In some cases, infections can lead to transient neutropenia, often as a result of increased demand for neutrophils during an acute inflammatory response or direct viral-induced suppression of hematopoiesis. Animal models of infection-induced neutropenia can help elucidate the interactions between pathogens and the immune system.
Mouse models of infection-induced neutropenia involve infecting mice with pathogens that cause transient neutropenia, such as certain viruses or bacterial species.
Animal models of neutropenia play a pivotal role in advancing our understanding of this complex hematologic disorder. These models, categorized by their underlying causes and etiologies, allow researchers to investigate pathogenesis, explore potential therapies, and overcome ethical and practical limitations associated with human studies.

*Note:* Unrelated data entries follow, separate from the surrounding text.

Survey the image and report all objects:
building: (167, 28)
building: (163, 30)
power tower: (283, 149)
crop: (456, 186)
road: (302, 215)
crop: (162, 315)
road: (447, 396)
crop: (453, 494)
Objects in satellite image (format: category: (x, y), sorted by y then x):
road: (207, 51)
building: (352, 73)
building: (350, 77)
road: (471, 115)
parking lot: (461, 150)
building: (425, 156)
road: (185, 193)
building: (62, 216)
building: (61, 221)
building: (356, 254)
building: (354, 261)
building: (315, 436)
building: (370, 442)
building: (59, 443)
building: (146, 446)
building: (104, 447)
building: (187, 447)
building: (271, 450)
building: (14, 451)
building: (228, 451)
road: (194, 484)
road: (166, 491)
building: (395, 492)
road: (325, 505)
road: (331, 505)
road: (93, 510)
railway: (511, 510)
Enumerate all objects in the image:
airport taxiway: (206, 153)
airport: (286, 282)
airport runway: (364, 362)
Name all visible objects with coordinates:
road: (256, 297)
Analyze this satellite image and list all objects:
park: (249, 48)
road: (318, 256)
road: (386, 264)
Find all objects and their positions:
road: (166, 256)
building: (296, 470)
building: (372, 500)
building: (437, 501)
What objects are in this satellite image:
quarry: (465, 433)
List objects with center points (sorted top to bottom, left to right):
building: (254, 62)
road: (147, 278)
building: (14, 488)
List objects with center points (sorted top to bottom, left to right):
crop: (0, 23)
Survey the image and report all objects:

Chemotherapy-induced neutropenia models in mice and rats provide valuable insights into drug-induced hematopoietic toxicity and the development of supportive therapies. Genetic neutropenia models in mice and zebrafish enable the study of specific genetic mutations associated with neutropenia, shedding light on pathogenesis and potential therapeutic targets. Immune-mediated neutropenia models in mice and non-human primates offer the opportunity to explore autoimmune mechanisms and immunosuppressive interventions. Infection-induced neutropenia models in mice, zebrafish, and fruit flies help unravel host-pathogen interactions and their impact on neutrophil production.
Each type of animal model has its strengths and limitations, and the choice of model should be guided by specific research objectives and questions. Combining insights from various models and species enhances our ability to comprehensively study neutropenia, ultimately leading to improved diagnostics and therapeutics for this clinically significant condition.